I'm choosing the third side: WebAssembly

[-] QuazarOmega@lemy.lol 35 points 1 year ago
[-] marcos@lemmy.world 4 points 1 year ago* (last edited 1 year ago)

Incredibly powerful type system λλλ

And the best part, those two interop better than in native code.

[-] QuazarOmega@lemy.lol 1 points 1 year ago

those two interop better than in native code

Really? Why is that?

[-] marcos@lemmy.world 2 points 1 year ago

The wasm ABI allows for a bit more flexibility than the C one.

I'm not sure how much impact it has on practice (probably very little, otherwise somebody would have fixed it), but in native code there's a lot of potential for mismatching behaviors from the two different runtimes.

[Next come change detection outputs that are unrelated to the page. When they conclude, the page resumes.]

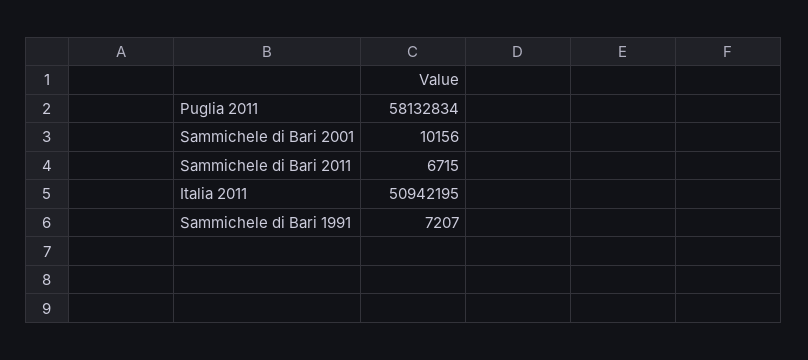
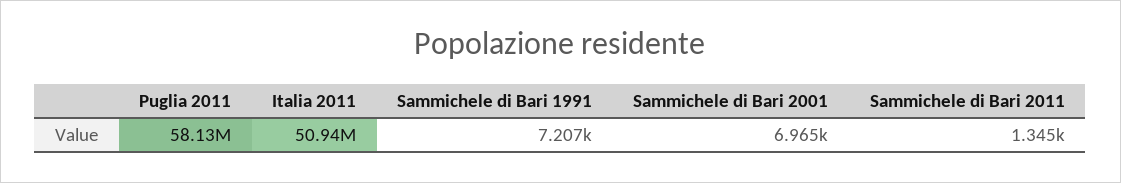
  {
    "Puglia 2011": 58132834,
-   "Sammichele di Bari 2001": 10156,
+   "Sammichele di Bari 2001": 6965,
-   "Sammichele di Bari 2011": 6715,
+   "Sammichele di Bari 2011": 1345,
    "Italia 2011": 50942195,
    "Sammichele di Bari 1991": 7207
  }

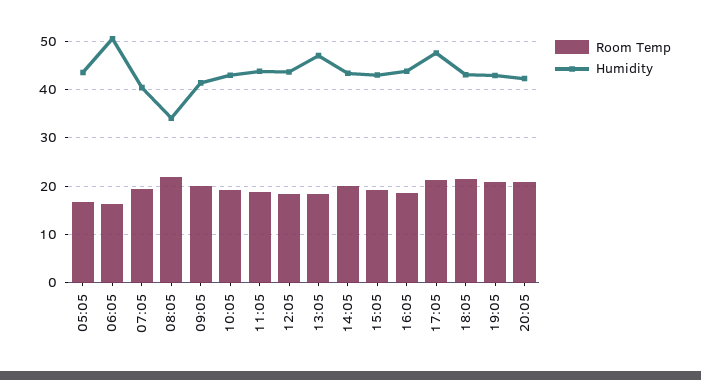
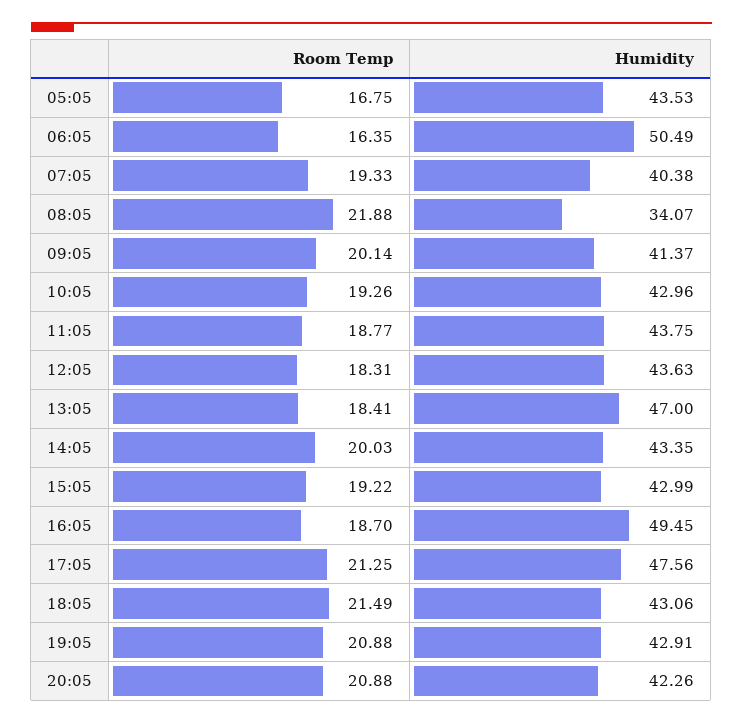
  {
    "Room Temp": {
      "05:05": 16.75,
      "06:05": 16.35,
      "07:05": 19.33,
      "08:05": 21.88,
      "09:05": 20.14,
      "10:05": 19.26,
      "11:05": 18.77,
      "12:05": 18.31,
      "13:05": 18.41,
      "14:05": 20.03,
      "15:05": 19.22,
      "16:05": 18.7,
      "17:05": 21.25,
      "18:05": 21.49,
      "19:05": 20.88,
      "20:05": 20.88
    },
    "Humidity": {
      "05:05": 43.53,
      "06:05": 50.49,
      "07:05": 40.38,
      "08:05": 34.07,
      "09:05": 41.37,
      "10:05": 42.96,
      "11:05": 43.75,
      "12:05": 43.63,
      "13:05": 47,
      "14:05": 43.35,
      "15:05": 42.99,
-     "16:05": 44,
+     "16:05": 49.45,
      "17:05": 47.56,
      "18:05": 43.06,
      "19:05": 42.91,
      "20:05": 42.26
    }
  }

[-] QuazarOmega@lemy.lol 1 points 1 year ago

Oh I had no idea, thanks for explaining!

[-] redcalcium@lemmy.institute 13 points 1 year ago

You can even compile Fortran code to wasm and run it on a web browser. Who need Javascript's puny 64bit floating point precision when you can have Fortran's superior 128bit floating point precision?

[-] Static_Rocket@lemmy.world 6 points 1 year ago

Have they finally dumped the required js stub loader?

[-] Knusper@feddit.de 10 points 1 year ago

No, but GUI frameworks can generate it for you. Same goes for DOM access, for which there's normally only a JavaScript API.

So, you'll likely want to read JS, when researching what events or properties you can read/write for certain HTML nodes in the DOM, but with a mature GUI framework, you should not need to write any JS.